→ **STATED TASK A**
Reproduce the three records below verbatim, each consisting of a street-level photo and its text-line labeling instructions, and omit the pictures themselves.

→ **TEXT PASSAGE**
--------
Heathens like to say that they love nature, but I’ve met more than a few heathens who lack what I would call an “environmental consciousness”.
That’s not some kind of moralising criticism, but it is an invitation to change. So I want to offer up a few little factoids I’ve run across in recent times to give heathens some perspective.
Did you know that the number of ocean “dead zones”, where no life will grow due to pollution, is constantly increasing? Did you know that here in Australia we are sooner or later going to have so much salt in the earth from bad farming practices that there will be no fertility left?
Did you know that here in the west we consume so much power and so many disposable items that although we aren’t the majority of the world population we consume the vast, vast, vast, vast, vast majority of world resources? I know people get upset about world overpopulation but I think its world resource consumption that’s the real problem, and that fault lies by and large at the feet of the developed nations.
--------
→ **RECORD SET**

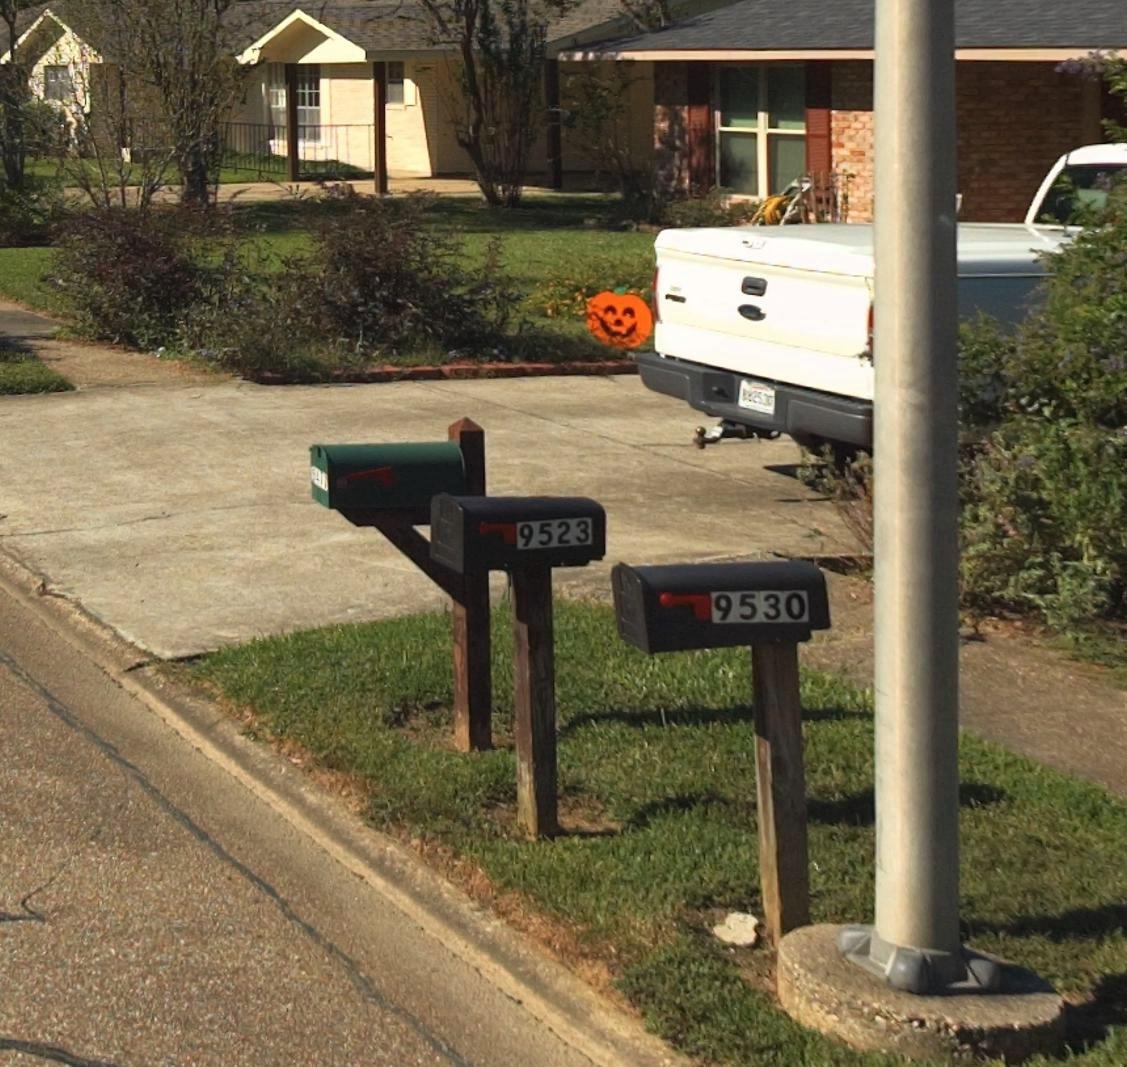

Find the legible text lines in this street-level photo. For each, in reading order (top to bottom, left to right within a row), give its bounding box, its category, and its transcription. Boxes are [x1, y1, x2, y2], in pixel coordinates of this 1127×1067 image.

[742, 386, 774, 408] None: **2530
[518, 519, 591, 548] StreetNumber: 9523
[713, 592, 807, 622] StreetNumber: 9530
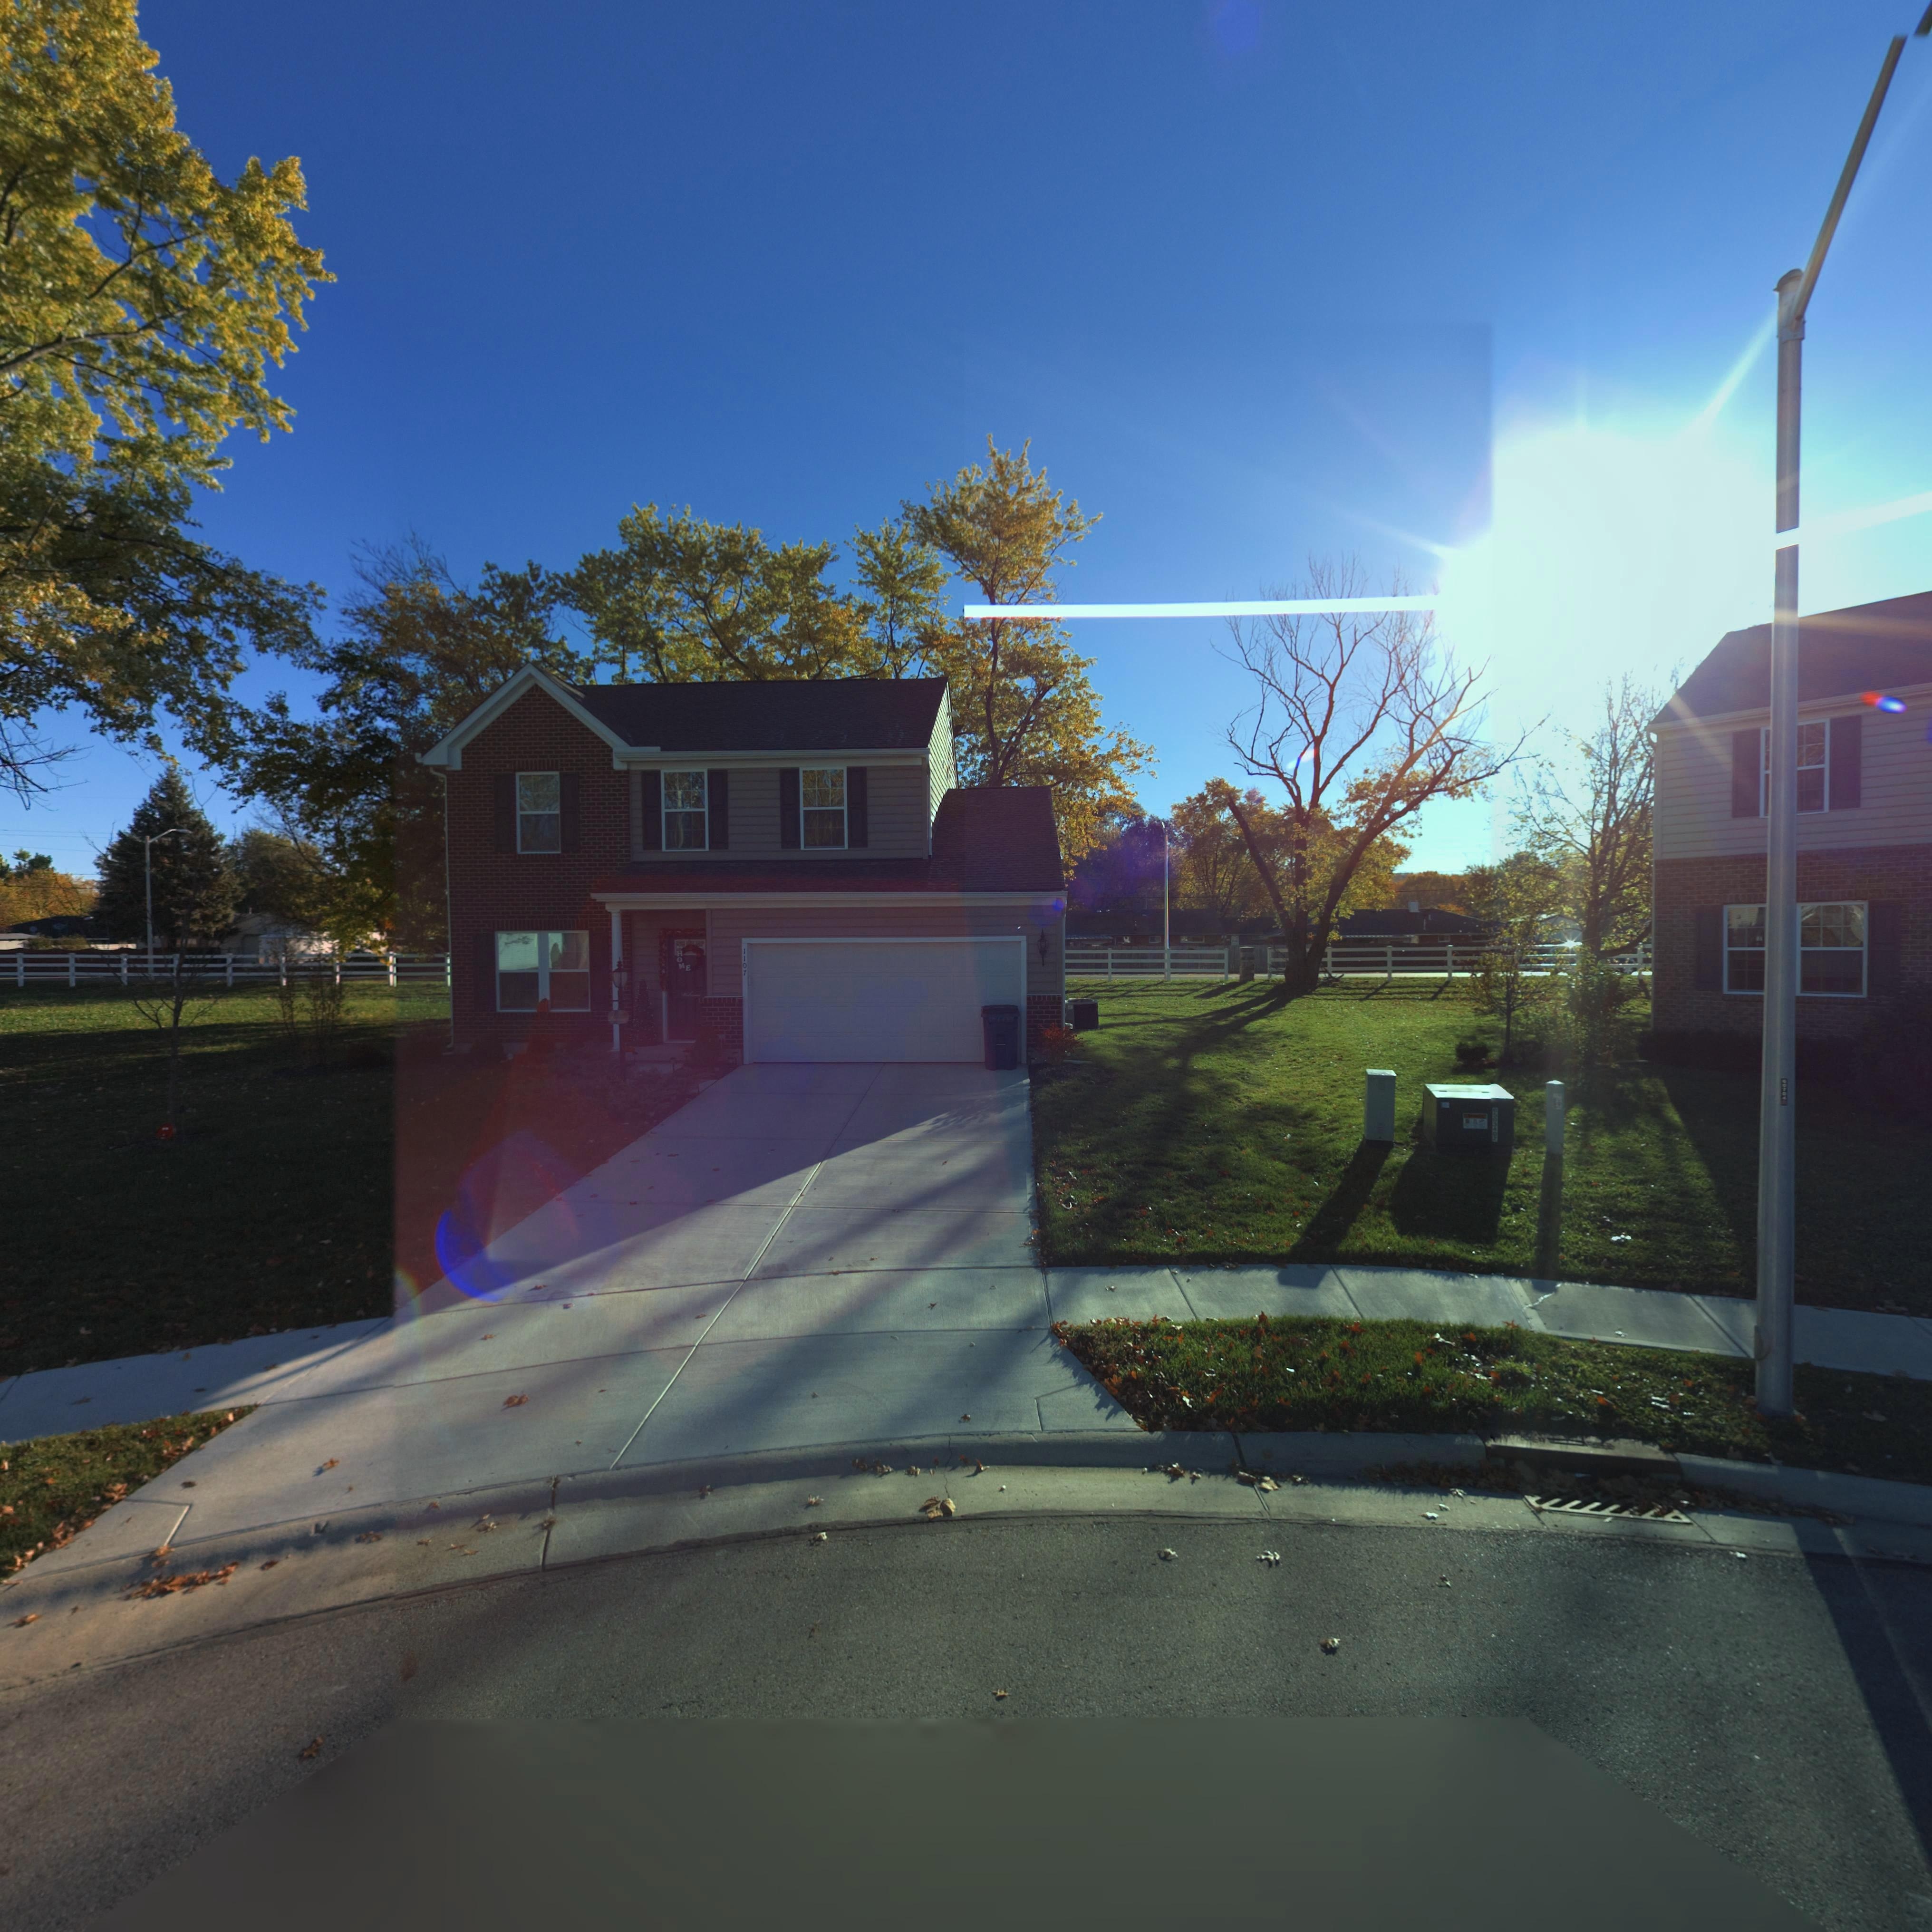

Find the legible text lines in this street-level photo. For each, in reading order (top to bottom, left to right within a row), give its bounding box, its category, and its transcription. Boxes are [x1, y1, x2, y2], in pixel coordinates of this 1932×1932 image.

[742, 947, 747, 976] StreetNumber: 1107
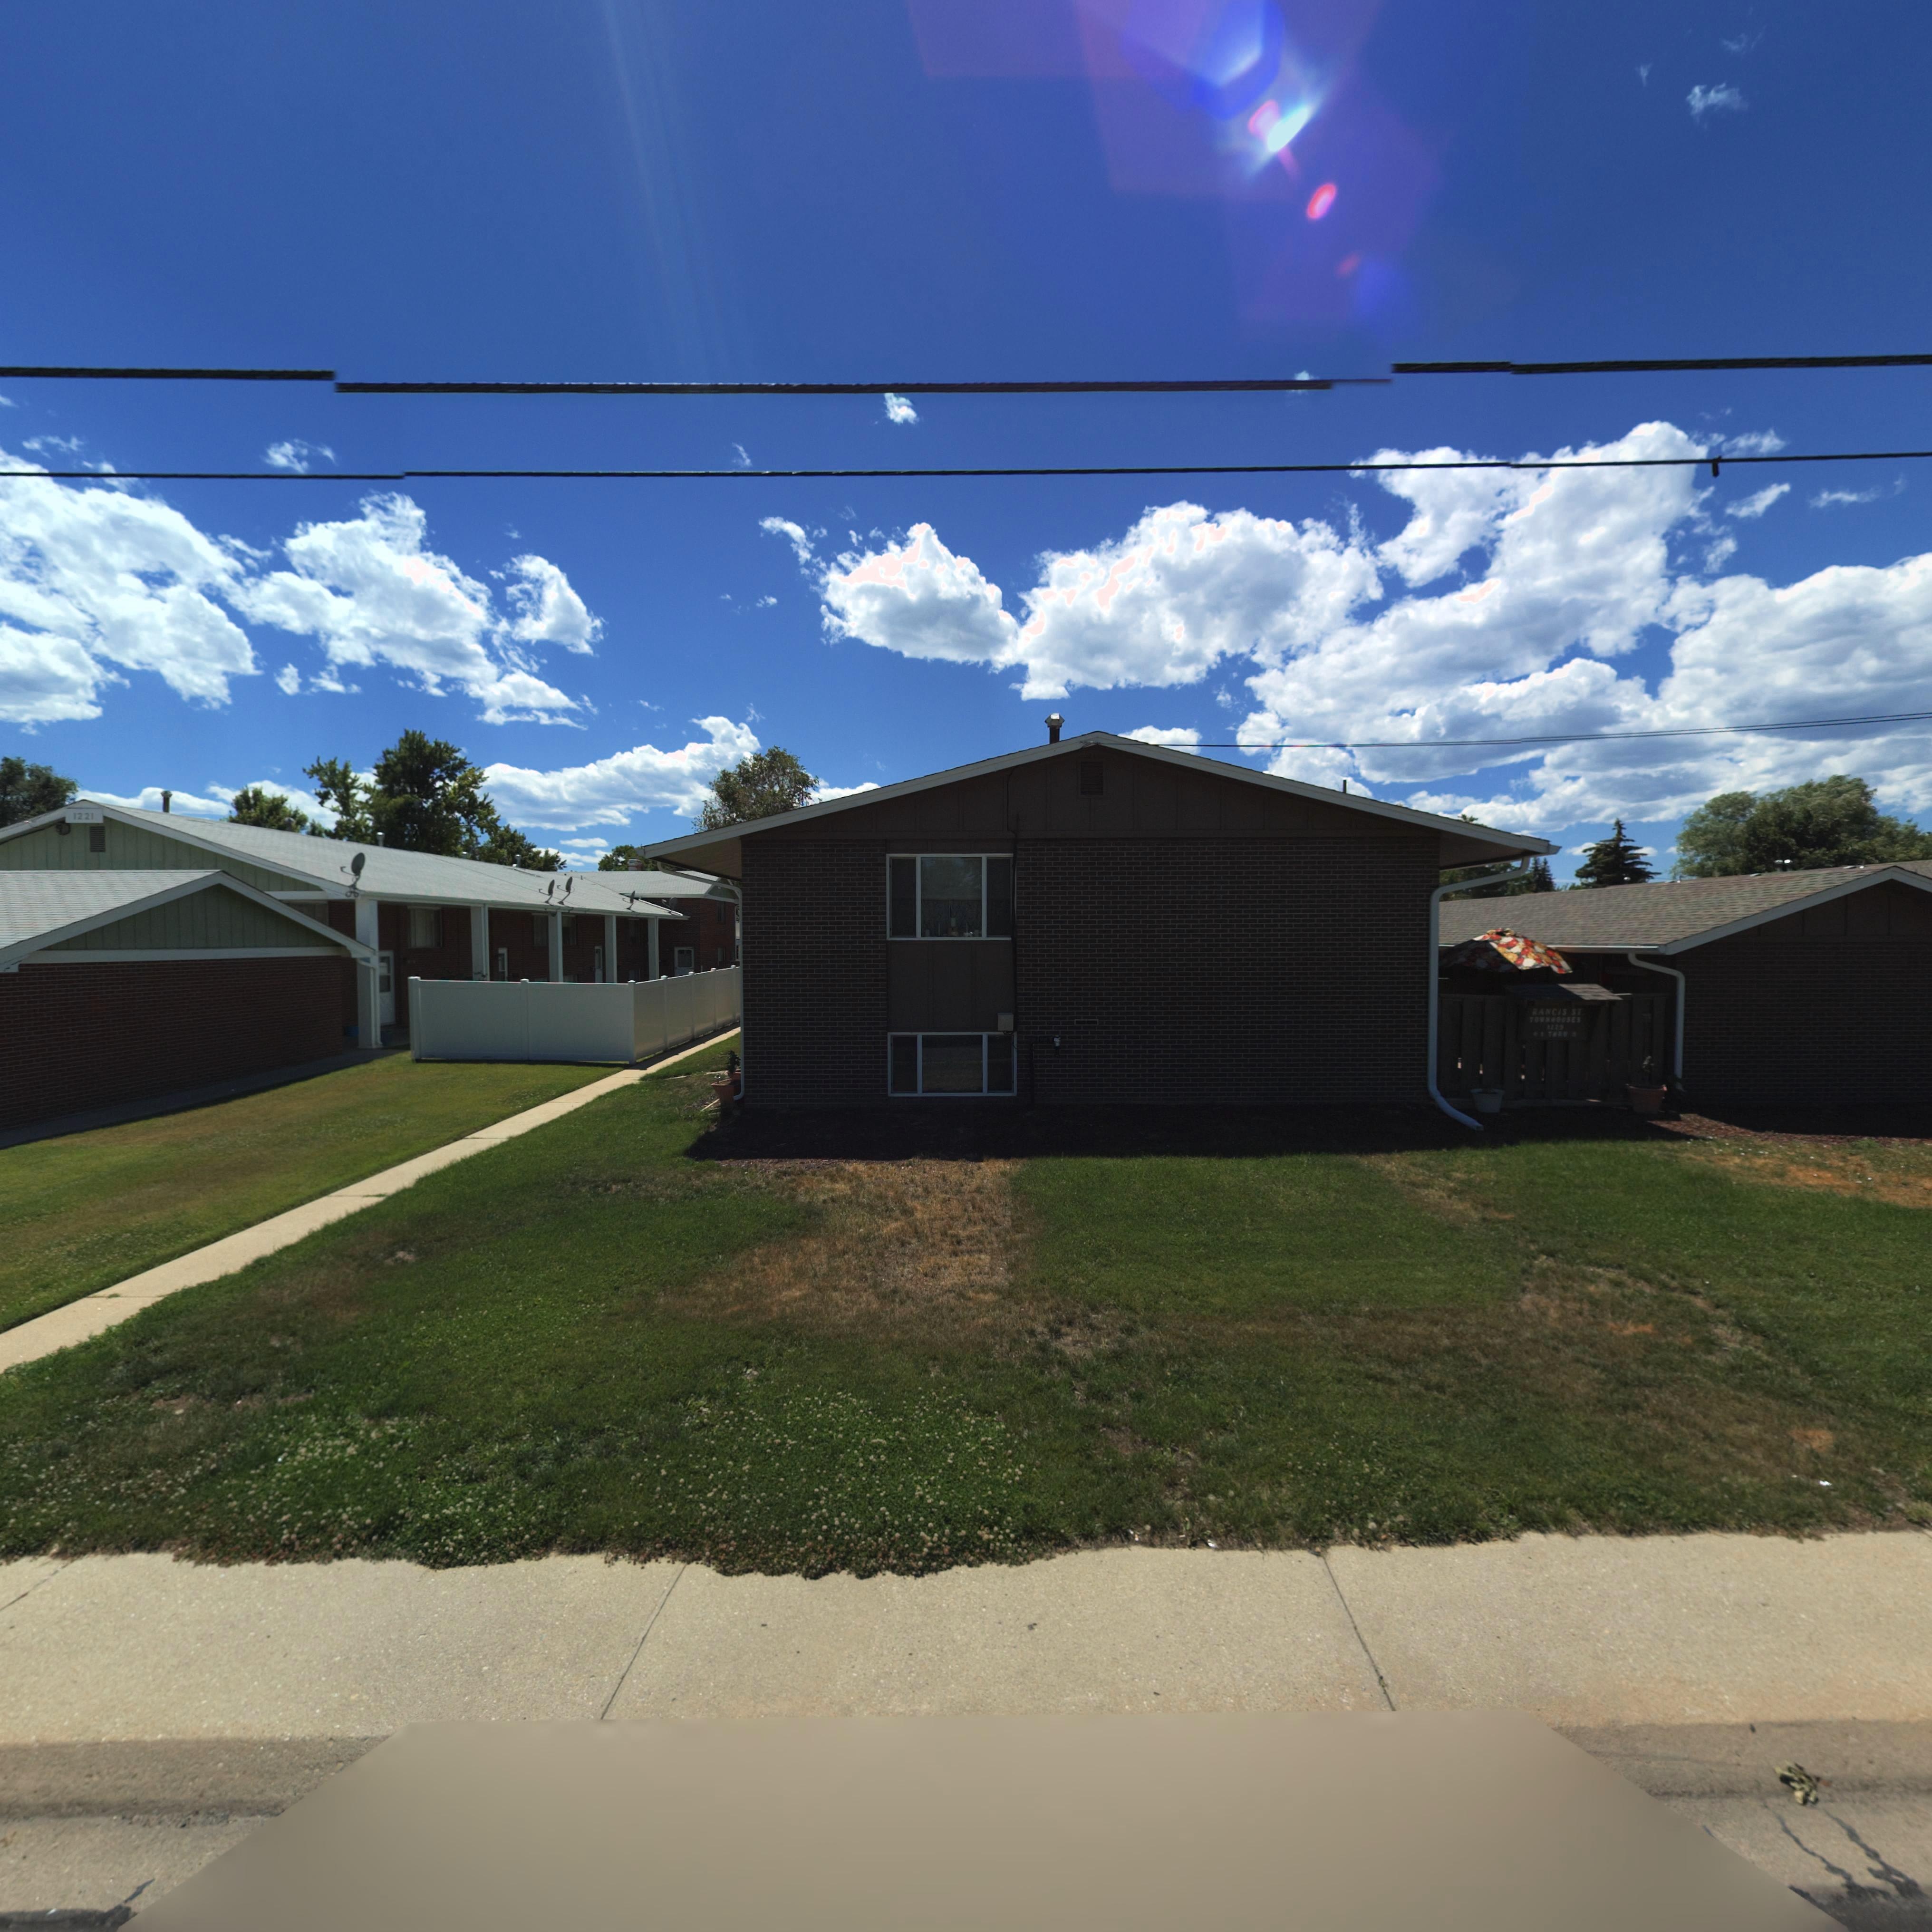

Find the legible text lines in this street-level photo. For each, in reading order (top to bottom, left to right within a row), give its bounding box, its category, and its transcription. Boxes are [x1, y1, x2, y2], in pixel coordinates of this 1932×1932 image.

[73, 812, 93, 820] StreetNumber: 1221
[1532, 1008, 1584, 1015] BusinessName: RANCIS ST.
[1547, 1024, 1564, 1030] StreetNumber: 12*9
--------
→ **STATED TASK B**
List every question in the passage on heathens and environmental consciousness that begins with "Did you know".

→ **FULL SOLUTION A**
Find the legible text lines in this street-level photo. For each, in reading order (top to bottom, left to right within a row), give its bounding box, its category, and its transcription. Boxes are [x1, y1, x2, y2], in pixel coordinates of this 1127×1067 image.

[742, 386, 774, 408] None: **2530
[518, 519, 591, 548] StreetNumber: 9523
[713, 592, 807, 622] StreetNumber: 9530

Find the legible text lines in this street-level photo. For each, in reading order (top to bottom, left to right within a row), give its bounding box, its category, and its transcription. Boxes are [x1, y1, x2, y2], in pixel coordinates of this 1932×1932 image.

[742, 947, 747, 976] StreetNumber: 1107

Find the legible text lines in this street-level photo. For each, in reading order (top to bottom, left to right within a row), give its bounding box, its category, and its transcription. Boxes are [x1, y1, x2, y2], in pixel coordinates of this 1932×1932 image.

[73, 812, 93, 820] StreetNumber: 1221
[1532, 1008, 1584, 1015] BusinessName: RANCIS ST.
[1547, 1024, 1564, 1030] StreetNumber: 12*9

→ **FULL SOLUTION B**
1. Did you know that the number of ocean "dead zones", where no life will grow due to pollution, is constantly increasing?
2. Did you know that here in Australia we are sooner or later going to have so much salt in the earth from bad farming practices that there will be no fertility left?
3. Did you know that here in the west we consume so much power and so many disposable items that although we aren't the majority of the world population we consume the vast, vast, vast, vast, vast majority of world resources?